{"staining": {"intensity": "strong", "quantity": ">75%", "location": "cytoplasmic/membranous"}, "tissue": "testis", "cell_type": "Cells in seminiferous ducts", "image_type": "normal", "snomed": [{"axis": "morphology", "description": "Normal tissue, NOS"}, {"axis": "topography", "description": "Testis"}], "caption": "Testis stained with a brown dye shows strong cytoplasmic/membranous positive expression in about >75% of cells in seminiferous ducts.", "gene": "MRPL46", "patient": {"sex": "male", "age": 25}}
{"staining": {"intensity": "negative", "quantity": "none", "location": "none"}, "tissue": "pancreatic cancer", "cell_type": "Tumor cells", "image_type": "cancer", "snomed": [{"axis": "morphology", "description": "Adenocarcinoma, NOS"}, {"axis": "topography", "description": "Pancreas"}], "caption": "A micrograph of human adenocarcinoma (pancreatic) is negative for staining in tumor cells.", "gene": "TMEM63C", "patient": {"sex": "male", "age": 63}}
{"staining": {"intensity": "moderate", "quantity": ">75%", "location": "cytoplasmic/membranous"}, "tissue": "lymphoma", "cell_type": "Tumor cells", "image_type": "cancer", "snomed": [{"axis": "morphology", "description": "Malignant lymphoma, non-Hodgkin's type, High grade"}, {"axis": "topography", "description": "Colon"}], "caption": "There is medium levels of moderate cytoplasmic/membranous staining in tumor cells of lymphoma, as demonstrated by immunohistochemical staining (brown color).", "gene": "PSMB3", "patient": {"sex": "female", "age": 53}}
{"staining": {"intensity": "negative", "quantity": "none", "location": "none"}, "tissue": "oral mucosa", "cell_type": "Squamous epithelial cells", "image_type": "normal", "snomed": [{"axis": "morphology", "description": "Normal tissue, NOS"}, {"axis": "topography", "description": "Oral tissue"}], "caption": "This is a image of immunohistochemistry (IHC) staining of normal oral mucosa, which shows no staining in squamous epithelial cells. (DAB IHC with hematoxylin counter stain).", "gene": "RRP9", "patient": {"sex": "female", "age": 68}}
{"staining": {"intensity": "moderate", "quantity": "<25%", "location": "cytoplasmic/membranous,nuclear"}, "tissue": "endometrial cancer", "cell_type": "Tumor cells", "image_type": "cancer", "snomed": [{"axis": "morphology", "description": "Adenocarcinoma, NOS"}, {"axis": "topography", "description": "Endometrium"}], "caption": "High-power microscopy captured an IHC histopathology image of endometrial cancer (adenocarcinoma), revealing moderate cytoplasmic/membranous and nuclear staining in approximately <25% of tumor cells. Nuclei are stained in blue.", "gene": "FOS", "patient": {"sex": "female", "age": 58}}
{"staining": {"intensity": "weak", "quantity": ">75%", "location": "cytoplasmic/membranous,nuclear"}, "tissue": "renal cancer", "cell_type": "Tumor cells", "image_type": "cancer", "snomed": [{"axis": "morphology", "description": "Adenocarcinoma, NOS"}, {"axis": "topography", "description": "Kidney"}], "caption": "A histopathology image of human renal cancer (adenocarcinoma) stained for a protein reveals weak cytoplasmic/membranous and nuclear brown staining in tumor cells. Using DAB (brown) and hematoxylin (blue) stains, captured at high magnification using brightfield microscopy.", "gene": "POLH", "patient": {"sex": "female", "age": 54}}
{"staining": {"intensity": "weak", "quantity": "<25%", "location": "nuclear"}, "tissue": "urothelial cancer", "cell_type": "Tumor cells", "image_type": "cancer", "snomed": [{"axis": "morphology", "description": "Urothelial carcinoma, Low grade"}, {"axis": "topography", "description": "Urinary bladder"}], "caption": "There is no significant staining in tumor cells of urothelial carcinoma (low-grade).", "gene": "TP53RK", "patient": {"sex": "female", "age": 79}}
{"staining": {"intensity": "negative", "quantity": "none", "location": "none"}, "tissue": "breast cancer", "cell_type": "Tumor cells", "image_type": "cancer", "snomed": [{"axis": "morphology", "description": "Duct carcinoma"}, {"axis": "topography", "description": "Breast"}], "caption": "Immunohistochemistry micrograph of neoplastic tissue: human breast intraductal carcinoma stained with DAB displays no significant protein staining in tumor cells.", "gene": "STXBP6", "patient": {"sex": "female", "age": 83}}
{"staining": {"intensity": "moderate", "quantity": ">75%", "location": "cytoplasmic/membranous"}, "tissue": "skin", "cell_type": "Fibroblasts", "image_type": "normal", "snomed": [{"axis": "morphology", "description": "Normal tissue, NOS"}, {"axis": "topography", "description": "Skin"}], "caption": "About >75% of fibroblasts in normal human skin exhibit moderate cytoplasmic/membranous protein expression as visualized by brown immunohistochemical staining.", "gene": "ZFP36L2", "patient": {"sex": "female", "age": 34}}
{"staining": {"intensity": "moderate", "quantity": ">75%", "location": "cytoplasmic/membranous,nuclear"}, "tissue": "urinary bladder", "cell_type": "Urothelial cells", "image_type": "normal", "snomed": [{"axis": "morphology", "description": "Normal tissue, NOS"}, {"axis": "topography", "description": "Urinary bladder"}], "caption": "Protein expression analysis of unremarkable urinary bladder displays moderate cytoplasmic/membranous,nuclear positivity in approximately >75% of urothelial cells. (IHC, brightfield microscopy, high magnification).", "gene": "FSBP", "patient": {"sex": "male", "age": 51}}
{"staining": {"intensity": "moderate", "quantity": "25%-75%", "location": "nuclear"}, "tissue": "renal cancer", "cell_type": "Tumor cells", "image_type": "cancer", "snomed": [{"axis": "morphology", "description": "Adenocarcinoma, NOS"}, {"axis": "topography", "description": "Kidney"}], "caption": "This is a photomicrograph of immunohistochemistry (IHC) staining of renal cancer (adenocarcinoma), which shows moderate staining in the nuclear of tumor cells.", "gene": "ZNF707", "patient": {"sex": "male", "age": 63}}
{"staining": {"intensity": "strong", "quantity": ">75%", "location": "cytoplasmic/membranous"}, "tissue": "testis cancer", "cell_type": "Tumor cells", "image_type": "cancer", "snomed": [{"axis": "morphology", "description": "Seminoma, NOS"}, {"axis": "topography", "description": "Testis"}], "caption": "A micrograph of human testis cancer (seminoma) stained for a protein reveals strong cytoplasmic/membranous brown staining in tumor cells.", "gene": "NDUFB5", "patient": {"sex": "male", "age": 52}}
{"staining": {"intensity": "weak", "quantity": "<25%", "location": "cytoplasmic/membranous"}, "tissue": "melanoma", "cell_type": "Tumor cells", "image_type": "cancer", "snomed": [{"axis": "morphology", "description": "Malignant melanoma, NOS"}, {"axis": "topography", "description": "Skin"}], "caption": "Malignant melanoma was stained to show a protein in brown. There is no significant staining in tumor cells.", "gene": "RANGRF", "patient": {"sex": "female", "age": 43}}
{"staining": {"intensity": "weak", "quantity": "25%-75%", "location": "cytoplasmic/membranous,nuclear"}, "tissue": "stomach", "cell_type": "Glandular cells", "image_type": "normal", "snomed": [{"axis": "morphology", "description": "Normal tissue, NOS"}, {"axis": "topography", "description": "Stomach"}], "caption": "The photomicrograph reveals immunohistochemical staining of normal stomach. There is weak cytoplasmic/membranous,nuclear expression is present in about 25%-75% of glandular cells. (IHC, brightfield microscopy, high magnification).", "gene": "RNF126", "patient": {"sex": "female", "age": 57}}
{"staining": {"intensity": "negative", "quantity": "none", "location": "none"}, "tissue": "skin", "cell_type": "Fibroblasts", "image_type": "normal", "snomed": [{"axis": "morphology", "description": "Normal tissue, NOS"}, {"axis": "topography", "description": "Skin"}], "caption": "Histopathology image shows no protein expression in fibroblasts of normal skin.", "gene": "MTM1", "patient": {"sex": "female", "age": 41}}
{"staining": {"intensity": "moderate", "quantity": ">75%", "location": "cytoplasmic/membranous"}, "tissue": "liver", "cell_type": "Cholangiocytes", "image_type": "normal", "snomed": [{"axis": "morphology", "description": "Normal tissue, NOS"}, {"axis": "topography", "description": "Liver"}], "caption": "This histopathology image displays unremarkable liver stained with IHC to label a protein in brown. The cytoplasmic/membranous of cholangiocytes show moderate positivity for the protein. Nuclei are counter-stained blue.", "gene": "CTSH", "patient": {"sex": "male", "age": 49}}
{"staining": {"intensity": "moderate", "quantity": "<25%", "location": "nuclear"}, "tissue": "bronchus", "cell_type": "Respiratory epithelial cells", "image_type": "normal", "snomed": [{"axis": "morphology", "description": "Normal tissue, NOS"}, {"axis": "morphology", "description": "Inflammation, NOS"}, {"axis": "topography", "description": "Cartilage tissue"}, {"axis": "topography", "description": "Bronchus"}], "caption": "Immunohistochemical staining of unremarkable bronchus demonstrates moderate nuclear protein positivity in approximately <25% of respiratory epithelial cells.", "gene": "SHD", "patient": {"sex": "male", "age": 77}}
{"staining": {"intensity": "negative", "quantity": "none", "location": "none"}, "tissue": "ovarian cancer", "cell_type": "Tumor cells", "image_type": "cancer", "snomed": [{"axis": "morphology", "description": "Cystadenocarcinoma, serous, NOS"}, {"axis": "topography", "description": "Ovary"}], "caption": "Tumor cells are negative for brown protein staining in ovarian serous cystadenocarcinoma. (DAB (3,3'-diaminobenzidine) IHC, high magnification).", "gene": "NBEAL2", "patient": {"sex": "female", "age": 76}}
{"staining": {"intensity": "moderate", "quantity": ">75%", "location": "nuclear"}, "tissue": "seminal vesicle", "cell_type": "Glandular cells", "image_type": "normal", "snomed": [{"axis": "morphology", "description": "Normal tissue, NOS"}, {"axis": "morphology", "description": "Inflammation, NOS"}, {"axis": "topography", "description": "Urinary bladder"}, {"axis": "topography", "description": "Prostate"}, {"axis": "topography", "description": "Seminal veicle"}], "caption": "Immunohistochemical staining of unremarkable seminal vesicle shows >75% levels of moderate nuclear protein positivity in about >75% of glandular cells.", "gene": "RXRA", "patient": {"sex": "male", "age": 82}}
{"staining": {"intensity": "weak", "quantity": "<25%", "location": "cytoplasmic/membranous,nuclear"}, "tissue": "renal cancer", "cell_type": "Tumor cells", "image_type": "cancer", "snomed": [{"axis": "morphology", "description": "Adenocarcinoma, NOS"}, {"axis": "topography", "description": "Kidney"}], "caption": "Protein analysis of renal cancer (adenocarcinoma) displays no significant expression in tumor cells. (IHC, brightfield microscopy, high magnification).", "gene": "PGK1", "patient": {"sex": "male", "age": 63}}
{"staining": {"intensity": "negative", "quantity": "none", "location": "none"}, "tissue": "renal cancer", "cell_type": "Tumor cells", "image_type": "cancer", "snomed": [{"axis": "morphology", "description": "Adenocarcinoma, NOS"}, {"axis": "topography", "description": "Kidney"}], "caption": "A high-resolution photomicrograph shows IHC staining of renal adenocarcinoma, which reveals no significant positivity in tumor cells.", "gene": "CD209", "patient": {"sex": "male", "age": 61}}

====================

**Exercise details**
Please give back exactly the lines of this listing beginning at the line with "expression analysis of" and ending with the line with "of human testis", both included, and nothing else.

**Problem solution**
{"staining": {"intensity": "moderate", "quantity": ">75%", "location": "cytoplasmic/membranous,nuclear"}, "tissue": "urinary bladder", "cell_type": "Urothelial cells", "image_type": "normal", "snomed": [{"axis": "morphology", "description": "Normal tissue, NOS"}, {"axis": "topography", "description": "Urinary bladder"}], "caption": "Protein expression analysis of unremarkable urinary bladder displays moderate cytoplasmic/membranous,nuclear positivity in approximately >75% of urothelial cells. (IHC, brightfield microscopy, high magnification).", "gene": "FSBP", "patient": {"sex": "male", "age": 51}}
{"staining": {"intensity": "moderate", "quantity": "25%-75%", "location": "nuclear"}, "tissue": "renal cancer", "cell_type": "Tumor cells", "image_type": "cancer", "snomed": [{"axis": "morphology", "description": "Adenocarcinoma, NOS"}, {"axis": "topography", "description": "Kidney"}], "caption": "This is a photomicrograph of immunohistochemistry (IHC) staining of renal cancer (adenocarcinoma), which shows moderate staining in the nuclear of tumor cells.", "gene": "ZNF707", "patient": {"sex": "male", "age": 63}}
{"staining": {"intensity": "strong", "quantity": ">75%", "location": "cytoplasmic/membranous"}, "tissue": "testis cancer", "cell_type": "Tumor cells", "image_type": "cancer", "snomed": [{"axis": "morphology", "description": "Seminoma, NOS"}, {"axis": "topography", "description": "Testis"}], "caption": "A micrograph of human testis cancer (seminoma) stained for a protein reveals strong cytoplasmic/membranous brown staining in tumor cells.", "gene": "NDUFB5", "patient": {"sex": "male", "age": 52}}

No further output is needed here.